На следующее утро служанка Дова Вайна, зайдя к нему в комнату, обнаружила своего хозяина скончавшимся от последствий перенесённого несколько дней назад сердечного приступа. Художник лежал на спине, на постели из яркой осенней листвы, в лесу, нарисованном им накануне. Взгляд его был устремлён в синее небо, лица мягко касался солнечный луч, проникший сквозь кроны деревьев, а на губах застыла счастливая улыбка.
Около половины одиннадцатого, ибо утро наше начиналось поздно, я пришла в гостиную, где завтракал Итай, демонстрируя газету, которую четверть часа назад принёс почтальон.
- Пресса шумит о вчерашнем событии, - бодро заметила я, раскрыв газету на второй странице. – Все обсуждают таинственного художника, нарисовавшего очаг для бездомных. – Поискав глазами нужный абзац, я зачитала: «Оман, оставшийся неузнанным, при помощи обычных детских мелков изобразил камин на заборе в бедном квартале. Картина ожила, в результате чего нищие, беспризорные дети, жители квартала и просто прохожие получили возможность согреться в холодную ночь. Неизвестный художник наглядно продемонстрировал, насколько важную роль может играть современное искусство в общественной жизни Мамлахи».
- Повезло, что оман остался неузнанным, - закатил глаза Итай.
- Говорят, что скромность красит художника, - похвалила я. – Но мне казалось, что вы знаете себе цену.
- Знаю, - с мрачным видом подтвердил оман. – А ещё я знаю цену своему времени. И не желаю тратить его на ту шумиху, которая здесь поднимется, если кто-нибудь узнает, что это был я. Так что скромность тут ни при чём.

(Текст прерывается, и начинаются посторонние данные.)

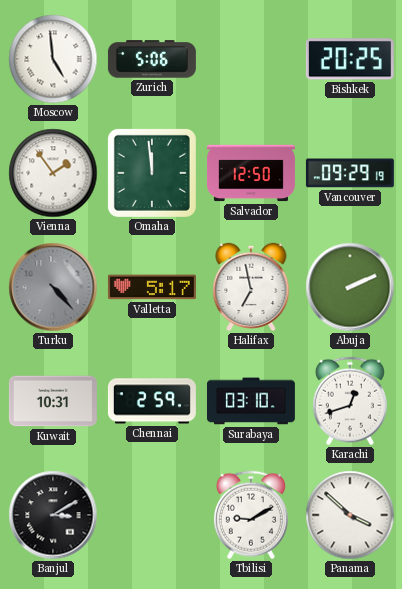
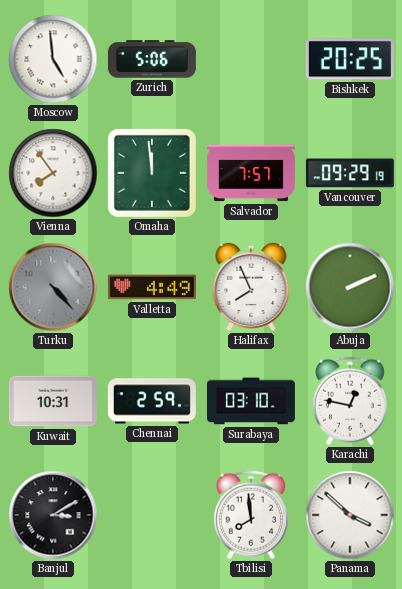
Vienna: 1:54 -> 7:54
Salvador: 12:50 -> 7:57
Valletta: 5:17 -> 4:49
Halifax: 6:58 -> 7:56
Karachi: 12:42 -> 12:47
Tbilisi: 9:10 -> 7:59
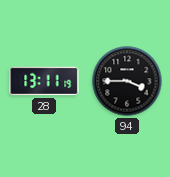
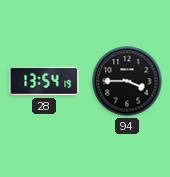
28: 13:11 -> 13:54
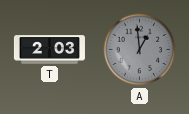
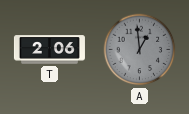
T: 2:03 -> 2:06
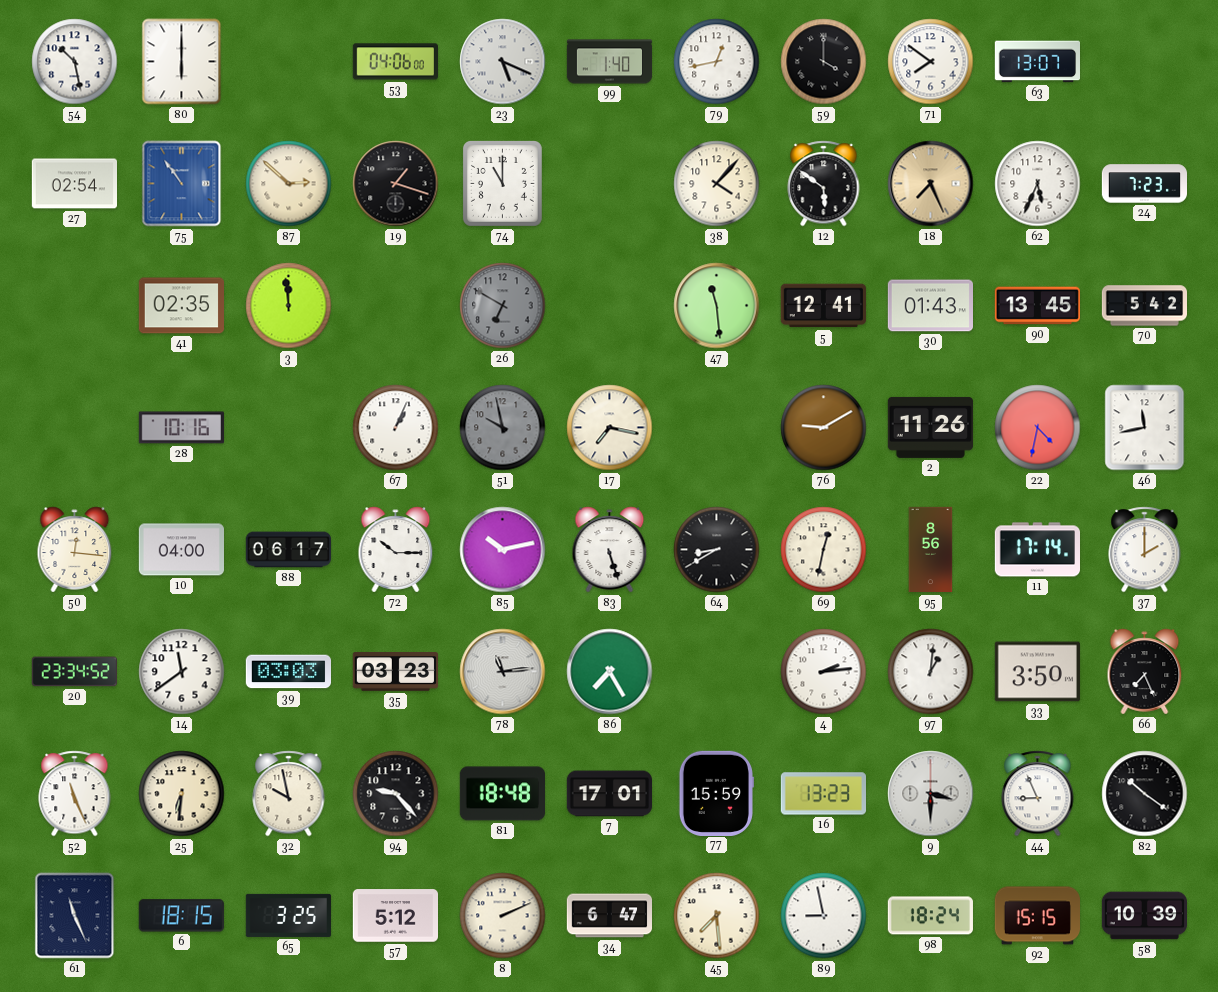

- На вашем месте я бы не слишком рассчитывала на анонимность, - хмыкнула я, складывая газету. Про время, которое Итаю придётся потратить на журналистов, я, конечно, всё понимала, но переживать по этому поводу всё равно не могла: слишком сильна была гордость за работодателя. – Оманов в Ирбире не так уж и много, а внешность вашу наверняка запомнили хорошо.
- Уму непостижимо. – Итай покачал головой, передвигая указательным пальцем тупой нож, которым прежде намазывал масло на хлеб. – С такой радостью избавиться от необходимости рисовать печку для баронессы – чтобы потом сделать ровно то же самое по собственной инициативе.
- Это не то же самое, - горячо возразила я. – Разница очень большая.
- Ну да, конечно, - фыркнул Итай. – И заключается она в том, что от баронессы я бы получил за работу деньги.
- Вовсе не в этом. - Я отлично сознавала, что до гипотетических денег аристократки оману никакого дела нет, а высказался он исключительно из упрямства. – Баронесса прекрасно может обзавестись настоящим камином или перейти в более тёплую комнату. Поэтому нет никаких причин, чтобы вы тратили свой талант на её прихоть. Но тем людям, которых мы видели вчера, действительно некуда деваться и негде согреться. А знаете, это ведь и в самом деле скромность. Вы знаете себе цену в том, что касается вашего таланта, но совершенно не готовы признать, что захотели сделать для кого-то что-то хорошее.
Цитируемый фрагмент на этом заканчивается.